Monday, September 15, 2014
Deep In the Heart of ... Not Texas
This should be easy, right? It says 'Texas Made' on the front label. And 'Texas' is part of the name, isn't it? Plus, who would be crazy enough to claim something is made in Texas when it's not? Texas pride doesn't take that sort of thing lightly. I mean, 1835 is the year Texas began its struggle for independence from Mexico. What kind of person would debase that hallowed year by using it to sell Potemkin whiskey? In Texas? What sort of low-down varmint would do such a thing?
And yet, read what Lauren Drewes Daniels wrote in the Dallas Observer last November.
"Take the whiskey called 1835, which is bottled by North Texas Distillers in Lewisville. The name is a salute to the year settlers in Gonzales stood their ground against Mexican troops in what is historically considered the start of the Texas Revolution. The label also reads, 'Come and take it,' on both the back and front, along with a picture of the iconic cannon that was the seed of the conflict. The words "Texas Made" are printed front and center on the label.

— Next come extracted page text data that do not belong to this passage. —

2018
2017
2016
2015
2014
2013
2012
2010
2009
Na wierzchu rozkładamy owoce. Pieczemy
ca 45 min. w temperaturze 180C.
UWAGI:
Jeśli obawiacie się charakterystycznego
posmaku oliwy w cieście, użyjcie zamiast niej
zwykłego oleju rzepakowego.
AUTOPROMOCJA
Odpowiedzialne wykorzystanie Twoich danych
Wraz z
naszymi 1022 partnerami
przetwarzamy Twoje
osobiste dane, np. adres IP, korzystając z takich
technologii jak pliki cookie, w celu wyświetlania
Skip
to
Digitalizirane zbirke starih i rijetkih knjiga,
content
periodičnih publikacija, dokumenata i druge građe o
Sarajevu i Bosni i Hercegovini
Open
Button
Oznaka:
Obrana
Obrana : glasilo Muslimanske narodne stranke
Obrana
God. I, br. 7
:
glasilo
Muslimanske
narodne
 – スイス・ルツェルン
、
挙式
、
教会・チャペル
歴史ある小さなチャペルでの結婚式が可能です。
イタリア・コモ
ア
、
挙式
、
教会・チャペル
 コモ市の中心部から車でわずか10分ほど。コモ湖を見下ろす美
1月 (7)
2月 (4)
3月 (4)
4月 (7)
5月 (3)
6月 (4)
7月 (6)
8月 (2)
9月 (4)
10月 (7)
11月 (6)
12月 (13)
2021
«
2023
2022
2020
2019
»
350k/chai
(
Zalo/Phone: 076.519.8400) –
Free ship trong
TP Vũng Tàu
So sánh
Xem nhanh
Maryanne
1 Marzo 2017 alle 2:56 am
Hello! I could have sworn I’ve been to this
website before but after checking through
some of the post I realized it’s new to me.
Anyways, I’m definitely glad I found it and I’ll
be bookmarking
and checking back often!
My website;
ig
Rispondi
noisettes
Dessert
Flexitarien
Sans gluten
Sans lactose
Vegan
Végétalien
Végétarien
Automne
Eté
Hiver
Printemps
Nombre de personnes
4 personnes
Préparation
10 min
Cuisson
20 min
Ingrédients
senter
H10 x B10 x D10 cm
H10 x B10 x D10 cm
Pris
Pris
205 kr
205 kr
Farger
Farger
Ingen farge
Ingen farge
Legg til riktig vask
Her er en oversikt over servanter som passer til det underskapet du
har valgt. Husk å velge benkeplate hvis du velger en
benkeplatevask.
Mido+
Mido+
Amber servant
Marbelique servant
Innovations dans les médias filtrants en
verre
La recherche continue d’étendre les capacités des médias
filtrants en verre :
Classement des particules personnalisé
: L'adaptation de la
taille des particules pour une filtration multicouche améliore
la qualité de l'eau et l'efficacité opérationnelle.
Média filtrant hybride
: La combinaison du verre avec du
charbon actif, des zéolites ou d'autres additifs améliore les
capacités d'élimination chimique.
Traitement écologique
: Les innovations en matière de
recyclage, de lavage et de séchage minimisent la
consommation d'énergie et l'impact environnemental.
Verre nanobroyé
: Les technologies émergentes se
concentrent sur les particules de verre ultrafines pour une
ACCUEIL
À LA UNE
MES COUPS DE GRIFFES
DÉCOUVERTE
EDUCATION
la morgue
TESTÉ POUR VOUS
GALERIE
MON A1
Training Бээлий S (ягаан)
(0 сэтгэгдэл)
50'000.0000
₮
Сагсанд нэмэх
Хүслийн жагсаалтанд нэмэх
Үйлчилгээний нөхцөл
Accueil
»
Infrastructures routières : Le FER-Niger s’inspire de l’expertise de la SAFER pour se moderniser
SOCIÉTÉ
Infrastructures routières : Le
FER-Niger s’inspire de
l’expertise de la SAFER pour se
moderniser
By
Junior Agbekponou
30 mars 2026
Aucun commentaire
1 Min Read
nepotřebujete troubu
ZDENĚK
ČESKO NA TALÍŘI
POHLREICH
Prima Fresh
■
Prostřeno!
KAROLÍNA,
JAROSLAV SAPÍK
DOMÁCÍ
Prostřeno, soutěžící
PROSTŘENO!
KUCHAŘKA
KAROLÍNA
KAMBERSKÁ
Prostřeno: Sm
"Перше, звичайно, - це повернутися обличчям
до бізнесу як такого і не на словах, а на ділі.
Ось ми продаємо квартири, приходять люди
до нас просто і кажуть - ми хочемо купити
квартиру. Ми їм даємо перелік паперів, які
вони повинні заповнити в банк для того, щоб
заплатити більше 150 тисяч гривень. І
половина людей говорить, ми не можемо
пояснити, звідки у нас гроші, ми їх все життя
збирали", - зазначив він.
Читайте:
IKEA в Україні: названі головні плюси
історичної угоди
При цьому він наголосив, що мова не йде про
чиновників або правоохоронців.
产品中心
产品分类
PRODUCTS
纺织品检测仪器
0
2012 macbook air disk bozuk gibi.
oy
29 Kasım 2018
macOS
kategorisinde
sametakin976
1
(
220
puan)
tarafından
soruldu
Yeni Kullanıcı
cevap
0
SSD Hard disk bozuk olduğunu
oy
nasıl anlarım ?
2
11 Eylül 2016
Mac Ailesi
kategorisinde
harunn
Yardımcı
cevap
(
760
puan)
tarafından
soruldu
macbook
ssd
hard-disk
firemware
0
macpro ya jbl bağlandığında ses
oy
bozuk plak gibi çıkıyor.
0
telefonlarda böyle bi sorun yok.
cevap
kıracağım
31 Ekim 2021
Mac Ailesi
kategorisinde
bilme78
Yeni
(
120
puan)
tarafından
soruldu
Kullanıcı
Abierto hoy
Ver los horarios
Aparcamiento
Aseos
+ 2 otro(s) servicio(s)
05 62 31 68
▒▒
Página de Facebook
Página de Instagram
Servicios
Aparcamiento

"It's unlikely that a single speck of Texas, much less the battle of 1835, is actually in any of those bottles. Stretching the term 'Made in Texas,' the drink is a blend of whiskeys, most or all of them likely from Kentucky, and is only bottled in Texas. The highly astute label reader or whiskey aficionado would be able to discern this, but the average consumer might not. Despite all the Texas banter, the label lacks one key word that is all-telling: 'distilled.'"
In this case, the telltale word 'distilled' tells its tale by its absence. Instead, the label says "Bottled by 1835 in Lewisville, Texas." That's a dead giveaway.
As the TTB uses 'made,' you 'made' something even if you just bottled it, so nothing on the label is illegal except its lack of a 5.36(d) disclosure. But that's not how Bunny and Hoss use the word 'made' out at their ranch. You 'make' something when you actually make it. You don't make whiskey by putting whiskey somebody else made into a bottle.
At least they don't claim they're cutting it with Trinity River water.
Do all those proud Texans who have purchased this bourbon at Specs for about $27 a 750 ml bottle know that it was not distilled in Texas? Probably not. Would they care? What do you think?
A lot is missing from the label, like a company name. There is no company called '1835.' And where is the website URL? Who doesn't have a web site? Even North Texas Distillers only has a placeholder site, with no content. Yet even that tells you a little something. Under the name it says, "A Texas Bottling and Spirits Company."
"But wait," say you. "'Distillers' is part of the name."
Yes it is, Grasshopper. Shall we go through the list of all the other Potemkins that have 'distiller' or 'distillery' in their name?
Texas 1835 Bourbon Whiskey has been on the market for about two years and appears to be successful. They are moving a lot of it. Yet as one observer noted, "They aren't pumping all that volume out of some little pot still in Lewisville and charging $27 a bottle for it." The micro-distillery whiskeys actually made in Texas are in the $50 to $80 range, so that price point is another dead giveaway. This is sourced whiskey, sourced from Kentucky, Tennessee, or Indiana more likely than not.
There might be another rule violation, as you see no age statement on the label. That is supposed to mean four-years-old minimum, yet the product is just 'bourbon whiskey,' not 'straight.' Why not? 'Straight,' if a product qualifies for it, is an optional word, but most producers like to use it if they can. If they can't it is usually because either it's not two-years-old or not all from the same state.
Or they just neglected to put an age statement on a label that needed one.
But that's not what Texans care about, I reckon. They don't much care what some government regulators in Washington think either. They care about Texas grains, Texas yeast, and Texas water. They care about Texas-distilled whiskey maturing in the Texas heat. They care about Texas jobs. And they don't buy whiskey that says "Made in Texas' when it's not.
Just like they don't buy salsa made in New York City.